The credit card dataset attributes for each customer as listed below.
CUST_ID : Identification of Credit Card holder (Categorical)
BALANCE : Balance amount left in their account to make purchases
BALANCE_FREQUENCY : How frequently the Balance is updated, score between 0 and 1 (1 = frequently updated, 0 = not frequently updated)
PURCHASES : Amount of purchases made from account
ONEOFF_PURCHASES : Maximum purchase amount done in one-go
INSTALLMENTS_PURCHASES : Amount of purchase done in installment
CASH_ADVANCE : Cash in advance given by the user
PURCHASES_FREQUENCY : How frequently the Purchases are being made, score between 0 and 1 (1 = frequently purchased, 0 = not frequently purchased)
ONEOFFPURCHASESFREQUENCY : How frequently Purchases are happening in one-go (1 = frequently purchased, 0 = not frequently purchased)
PURCHASESINSTALLMENTSFREQUENCY : How frequently purchases in installments are being done (1 = frequently done, 0 = not frequently done)
CASHADVANCEFREQUENCY : How frequently the cash in advance being paid
CASHADVANCETRX : Number of Transactions made with "Cash in Advanced"
PURCHASES_TRX : Numbe of purchase transactions made
CREDIT_LIMIT : Limit of Credit Card for user
PAYMENTS : Amount of Payment done by user
MINIMUM_PAYMENTS : Minimum amount of payments made by user
PRCFULLPAYMENT : Percent of full payment paid by user
TENURE : Tenure of credit card service for user
Summary:
- All the relevant libraries for the project were imported and the data was read into the file
- A basic exploratory data analysis reveals the summary of the data along with the data types and the descriptive statistics
- Then we accounted for missing values. Two columns had missing values and they were replaced with mean values
- One of the columns customer ID was removed from further analysis as there were no unique values
- Univariate analysis was conducted to understand the distribution of various attributes
- Obtained Correlation Heat Map to understand correlation of variables and also to extract some important features
Summary:
- The data was first standardized.
- Application of Clustering Methods for Analysis
- Evaluation and Model Selection
- Visualization of Clusters
- Interpretation of Clusters
Models:
(A). KMeans
- The tuned hyperparameters for KMeans are n_clusters = 3, n_init=1000, max_iter=400, init='k-means++’

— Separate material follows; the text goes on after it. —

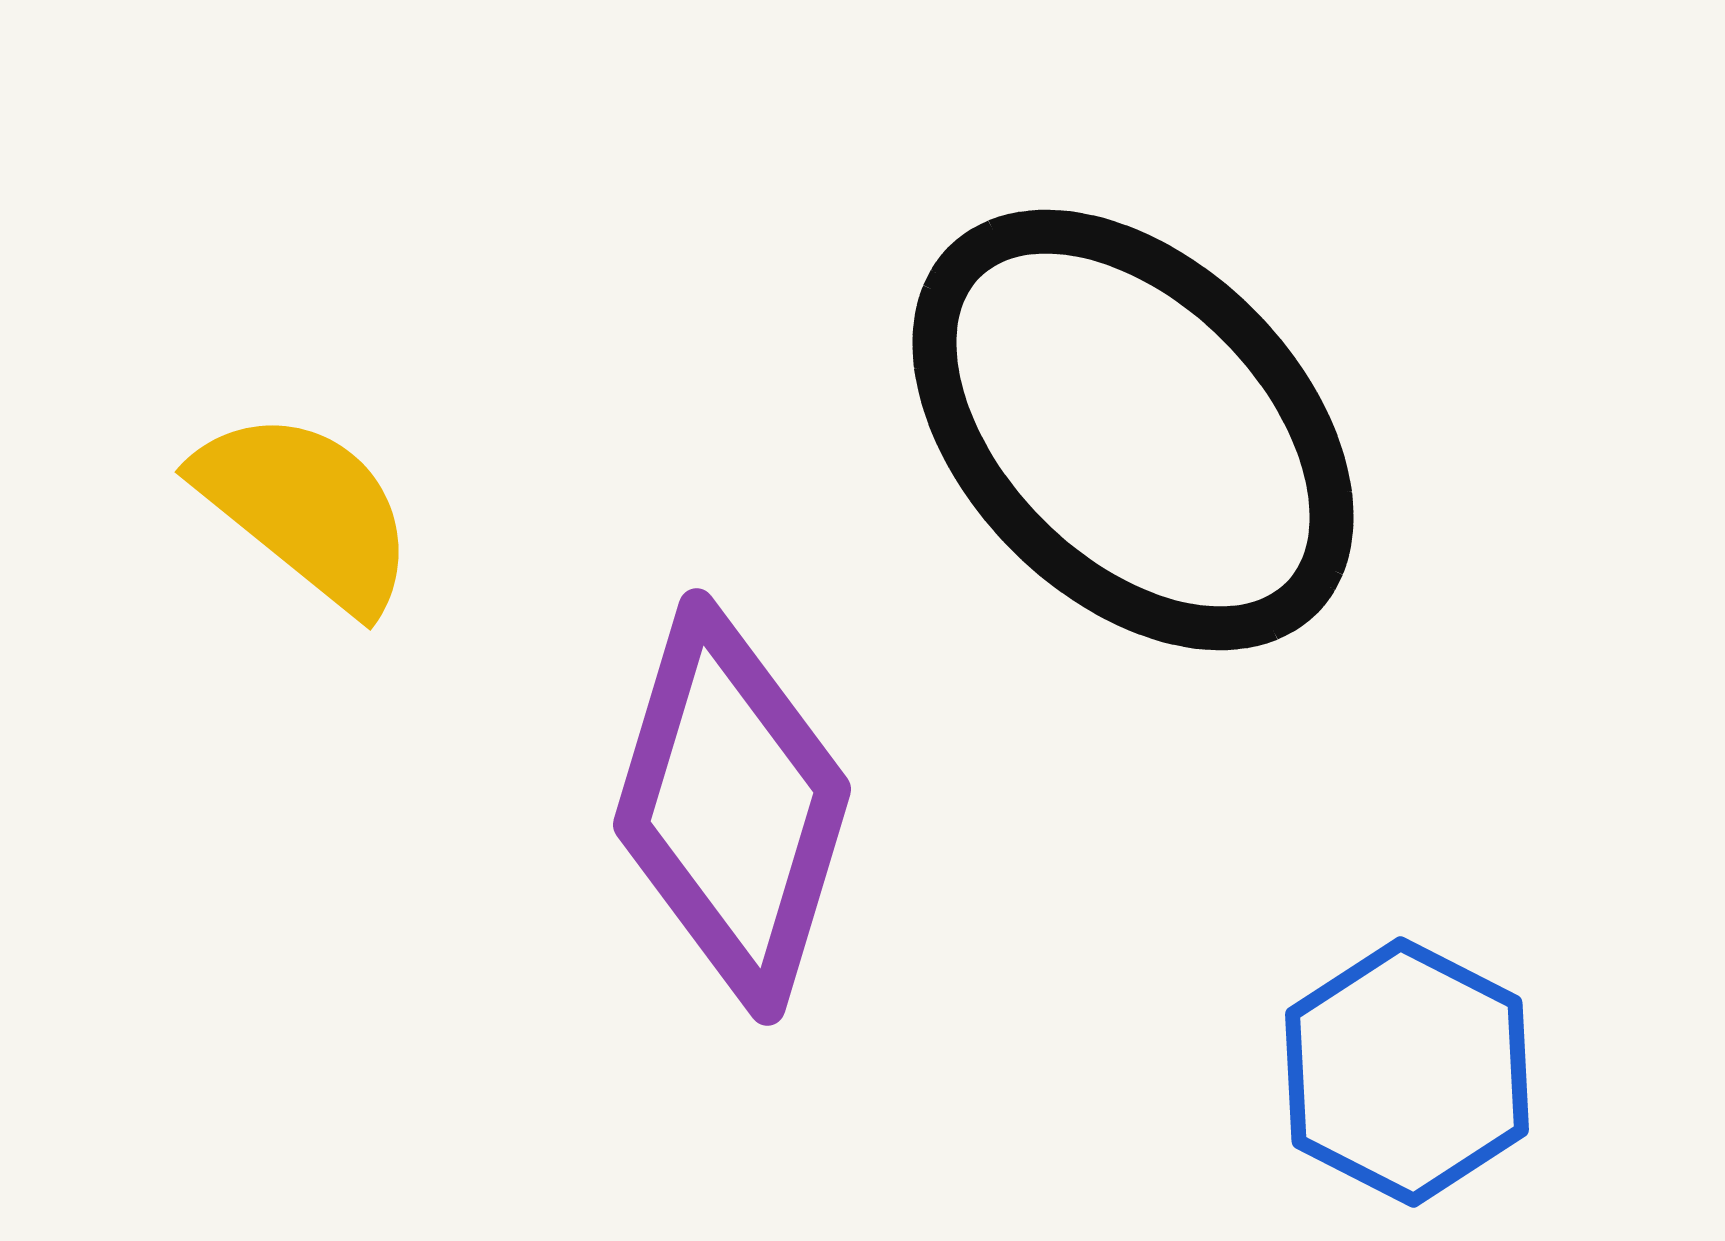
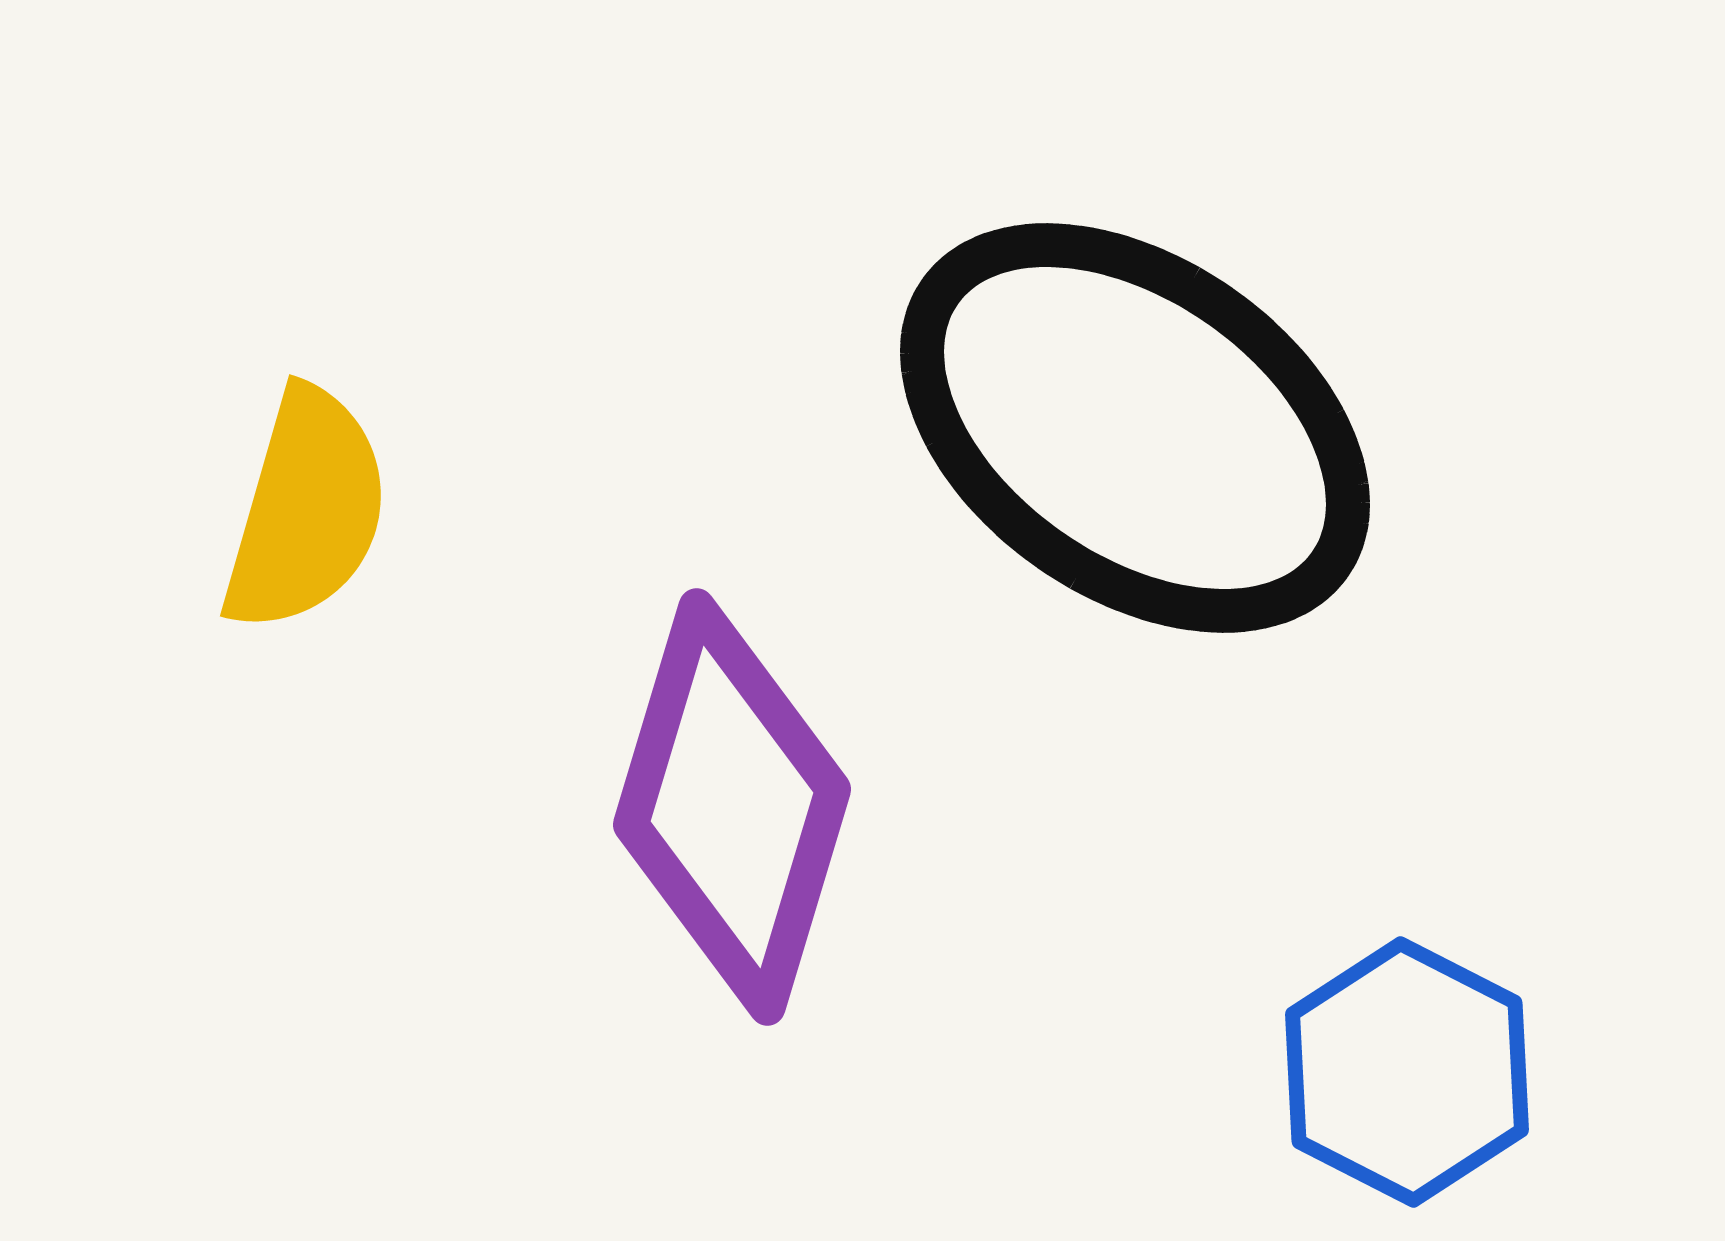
black ellipse: moved 2 px right, 2 px up; rotated 10 degrees counterclockwise
yellow semicircle: rotated 67 degrees clockwise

- The silhouette score Kmeans is 0.2509
(B). Agglomerative Hierarchical
- The tuned hyperparameters for Agglomerative Clustering are n_clusters = 3, affinity='euclidean’, linkage="ward"
- The silhouette score Agglomerative Clustering is 0.1731
(C). DBSCAN
- The tuned hyperparameters for DBSCAN are eps=4, metric="euclidean", and min_samples=3
- The silhouette score DBSCAN is 0.6239
(D). Gaussian Mixture
- The tuned hyperparameters for Gaussian Mixture Models are n_clusters = 3, affinity='euclidean’, linkage="ward"
- The silhouette score Gaussian Mixture Models is 0.1657
Final Model Selection for dataset:
- For the final selection of models, we compared the silhouette scores of all the models
- From the silhouette scores, DBSCAN is the best model but PCA reveals a different story. DBSCAN clusters are not distinct and most values are clustered as noise.
- KMeans is the dest model for the current dataset
- In this project, we have performed data preprocessing, feature extraction with PCA, looked at various clustering metrics (inertias, silhouette scores), experimented with various Clustering algorithms (KMeans Clustering, Agglomerative Hierarchical Clustering, DBSCAN Clustering, and Gaussian Mixture Clustering), data visualizations.
- In this dataset we have segmented the customers into three smaller groups: the Active Users, the Cautious Spenders, and the Average Joe.
- Advanced data preparation: Building an enriched customer profile by deriving “intelligent” KPIs like limit usage(balance to credit limit ratio), average amount per purchase can be used for to improve accuracies.
- Using dimensionality reduction not just for visualization but actual reduction of features could potentially improve the cluster analysis and hence the accuracy associated.